Classe 1979, genovese di nascita e milanese d’adozione, Alessandro scopre di non poter fare a meno della musica a 13 anni. “Veder suonare la chitarra mi piaceva, ero attratto da quello strumento; così decisi di iniziare a studiarla e mia cugina Elisabetta fu la mia prima, ottima, insegnante. “La classica ti dà le basi”, dicono e nel mio caso fu così; tre, quattro anni dopo stavo già studiando armonia e improvvisazione, e poi è iniziata la mia carriera”.

Numerose le collaborazioni e diversi i progetti di Kape, che compone anche per film e spot, suona nella band Ottavo Richter e, dopo una laurea in Scienze della Comunicazione con tesi dal titolo “Analisi di una colonna sonora”, oggi tiene laboratori sulla musica applicata alle immagini in movimento.
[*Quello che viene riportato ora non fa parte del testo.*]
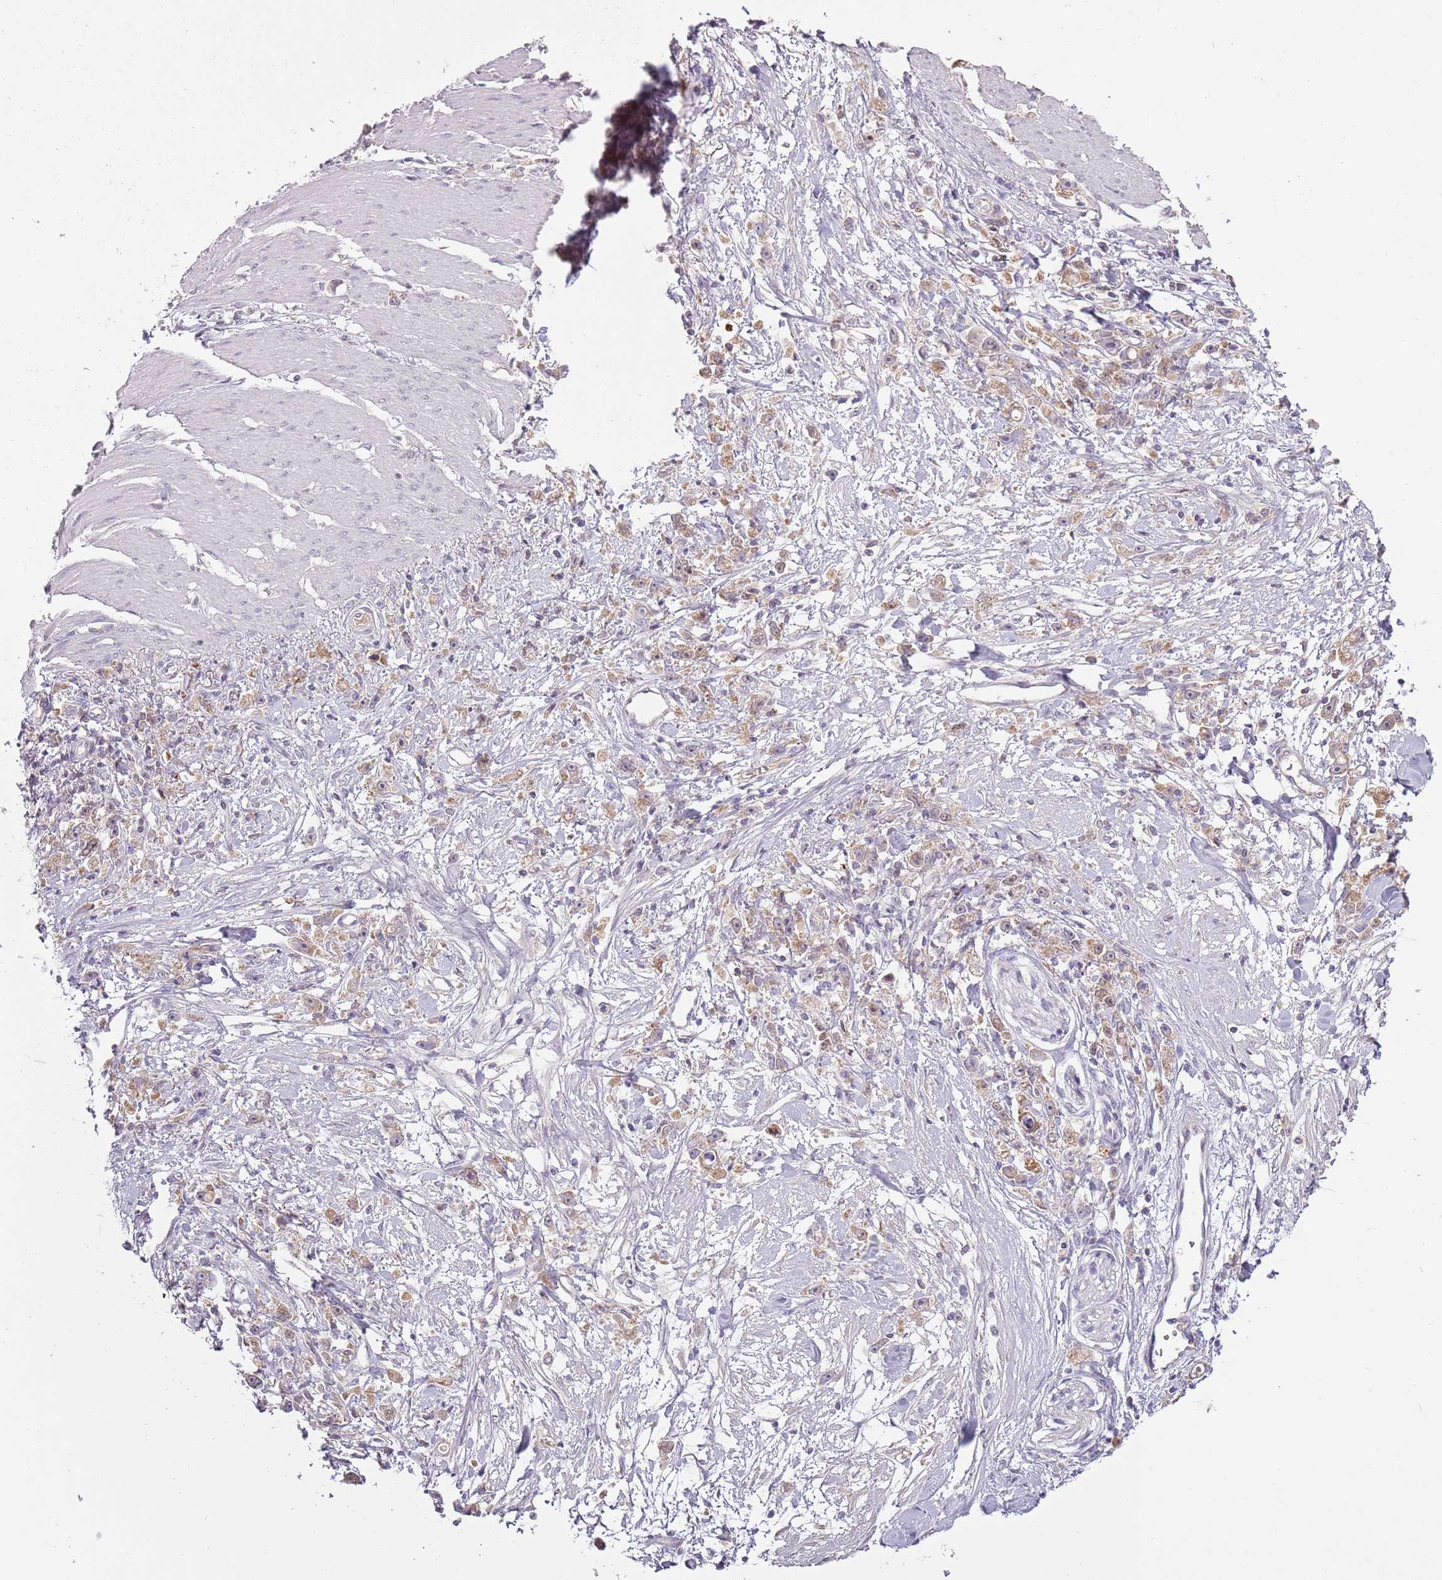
{"staining": {"intensity": "weak", "quantity": "25%-75%", "location": "cytoplasmic/membranous"}, "tissue": "stomach cancer", "cell_type": "Tumor cells", "image_type": "cancer", "snomed": [{"axis": "morphology", "description": "Adenocarcinoma, NOS"}, {"axis": "topography", "description": "Stomach"}], "caption": "Tumor cells reveal low levels of weak cytoplasmic/membranous staining in approximately 25%-75% of cells in human stomach cancer (adenocarcinoma).", "gene": "SYS1", "patient": {"sex": "female", "age": 59}}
Di questo percorso professionale ormai lungo ricorda con grande emozione l’incontro con il chitarrista jazz Franco Cerri e non nasconde i momenti bui del suo mestiere: “E’ complicato fare il musicista in Italia, ci sono cose che ti possono decisamente scoraggiare. Ma ad un certo punto ho capito che il proprio atteggiamento è determinante, e sei tu il primo che devi credere in te stesso”.

Attualmente Kape è impegnato a portare in giro il suo disco ed anticipa un progetto che lo vede in vesti inedite: “Presto debutterò in uno spettacolo teatrale in cui recito. E vi assicuro che salire su un palco a fare tutt’altro rispetto a ciò che si è abituati a fare può mettere seriamente in difficoltà!”.